Testing the modified AIM system as described above on Schwab S&P 500 Index (SWPPX) from 6/18/1997 to 8/16/2013 without commission costs (since it’s a no-load fund, but you can set “Include commission” to true), we obtained the 4th rows in the tables. The more complicated AIM performs almost the same as the simple periodic investment plan in the shorter period, but is significantly worse for the longer period. I suspect this is because no re-balancing was done and the chosen parameters might not be suitable for the different “price” levels of the pure market index, which led me to the following tests. Nonetheless, I think we can safely conclude that it’s not worth the effort to use AIM.

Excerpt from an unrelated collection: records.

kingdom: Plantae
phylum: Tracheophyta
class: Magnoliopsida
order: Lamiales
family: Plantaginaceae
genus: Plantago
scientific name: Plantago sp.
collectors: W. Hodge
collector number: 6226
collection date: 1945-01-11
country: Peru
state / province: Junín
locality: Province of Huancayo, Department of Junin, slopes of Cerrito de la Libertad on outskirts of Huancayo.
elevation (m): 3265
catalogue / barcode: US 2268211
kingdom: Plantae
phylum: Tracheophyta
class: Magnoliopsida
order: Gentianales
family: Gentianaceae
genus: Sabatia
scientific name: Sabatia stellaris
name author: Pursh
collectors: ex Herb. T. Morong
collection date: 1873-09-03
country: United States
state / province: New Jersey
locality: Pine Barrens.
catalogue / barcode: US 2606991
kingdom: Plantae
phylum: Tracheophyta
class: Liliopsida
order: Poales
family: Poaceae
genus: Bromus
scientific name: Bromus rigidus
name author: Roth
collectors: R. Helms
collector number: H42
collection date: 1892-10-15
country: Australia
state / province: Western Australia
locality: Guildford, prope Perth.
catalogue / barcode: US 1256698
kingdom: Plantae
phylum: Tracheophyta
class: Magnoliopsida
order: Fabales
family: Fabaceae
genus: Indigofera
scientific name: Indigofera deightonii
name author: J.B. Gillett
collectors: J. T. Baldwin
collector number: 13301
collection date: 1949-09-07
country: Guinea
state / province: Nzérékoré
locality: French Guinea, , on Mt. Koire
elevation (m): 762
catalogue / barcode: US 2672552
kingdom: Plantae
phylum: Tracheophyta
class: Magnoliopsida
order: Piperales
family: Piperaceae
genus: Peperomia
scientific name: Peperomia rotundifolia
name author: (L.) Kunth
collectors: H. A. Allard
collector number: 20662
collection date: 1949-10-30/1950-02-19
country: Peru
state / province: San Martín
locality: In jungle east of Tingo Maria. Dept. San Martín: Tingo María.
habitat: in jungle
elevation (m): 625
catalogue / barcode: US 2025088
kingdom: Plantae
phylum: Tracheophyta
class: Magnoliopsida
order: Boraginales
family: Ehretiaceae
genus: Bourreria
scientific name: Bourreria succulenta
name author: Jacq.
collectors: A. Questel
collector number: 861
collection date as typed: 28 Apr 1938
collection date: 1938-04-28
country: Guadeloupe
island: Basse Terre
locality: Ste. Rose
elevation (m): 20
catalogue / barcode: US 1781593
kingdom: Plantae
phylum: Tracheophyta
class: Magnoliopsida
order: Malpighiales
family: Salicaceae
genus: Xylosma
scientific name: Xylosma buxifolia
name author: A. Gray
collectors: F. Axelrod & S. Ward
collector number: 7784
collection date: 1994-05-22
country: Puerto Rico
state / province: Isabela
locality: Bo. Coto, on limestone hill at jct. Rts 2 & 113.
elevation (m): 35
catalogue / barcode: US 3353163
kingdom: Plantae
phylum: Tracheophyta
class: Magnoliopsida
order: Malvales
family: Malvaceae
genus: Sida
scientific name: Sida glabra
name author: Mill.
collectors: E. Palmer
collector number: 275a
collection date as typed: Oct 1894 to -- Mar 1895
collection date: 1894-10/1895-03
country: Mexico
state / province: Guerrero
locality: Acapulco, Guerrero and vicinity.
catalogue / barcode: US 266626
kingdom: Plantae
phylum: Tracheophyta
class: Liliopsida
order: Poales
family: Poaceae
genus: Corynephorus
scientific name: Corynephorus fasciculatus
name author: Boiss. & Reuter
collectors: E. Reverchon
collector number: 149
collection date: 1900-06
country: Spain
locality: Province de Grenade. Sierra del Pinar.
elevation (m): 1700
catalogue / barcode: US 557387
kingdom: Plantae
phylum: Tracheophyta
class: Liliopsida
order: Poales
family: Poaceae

Following the article by Doug Burkeaz, I also did some similar tests for lump-sum types of AIM (but still without considering dividends as I don’t know how to get the data from the source and also one can take them into account afterwards by multiplying it with the annualized compound return rate). In my first test, I didn’t implement the 10-share trade limit, and as a result I ran out of cash twice (worst at about $-2630) during the period 1/2000 — 06/2013 for ETF: SPY. It seems to me that an absolute rather than a relative value (10) here for the share limit is somewhat arbitrary, since another index fund or ETF with different price per share would usually require changing this value accordingly, and besides, shouldn’t SAFE supposed to be a regulator already? For my second test (5th row, Table 1), I added the minimum-share requirement, I still ran out of cash once, albeit at a much smaller amount, which in real-life may not be a big issue since I can always temporarily move some funds into the market and retrieve it the next time I sell. The result of 3.30%, or 5.2% with geometrically averaged dividend rate of 1.8% factored in, happens to be slightly better than the 4.56% compound return rate reported in the original article (the reason why trade decisions are not identical in the two supposedly same tests is that Microsoft Excel treats int() like floor(), so int(-9.5) becomes -10, while int(-9.5) in C# is -9). Note that in these tests, depositing the dividends into the cash reserve may dramatically reduce the chance of depleting the cash reserve, but running out of cash was non-consequential and wouldn’t change any sell/buy decisions as the situation was simply reported but allowed. However, it does appear that AIM is not very robust and its behavior depends to some extent on the exact choice of relevant parameters and on different market conditions.

These tests have also reinforced one of my previous thought, which is: if a system does not include a stock-selection process, based “somehow” (through either fundamental or technical analysis) on the real business growth prospects, it cannot hope to outperform the market. If it did and it was a robust system, it must also do so under extreme conditions — think of what would happen if everyone adopted the same strategy — dollar-cost averaging only claims to help achieve market return rate.

Conclusion

The price movements in the equity market consist of two parts: 1) the intrinsic change associated with overall economic improvement and business growth of individual companies, and 2) the fluctuations or deviations from the intrinsic trend due to imperfection of the market and its participants. Therefore, winning in the stock market involves, for the first part, stock-picking that demands hard work and talent, which helps direct funds towards companies with better growth prospects and which we argue is best left to professionals or the use of index funds, and for the second part, the management of incremental investment whose purpose is to reduce the impact of bad market entry and for which we suggest the simple periodic investment by calendar (time/dollar-cost averaging).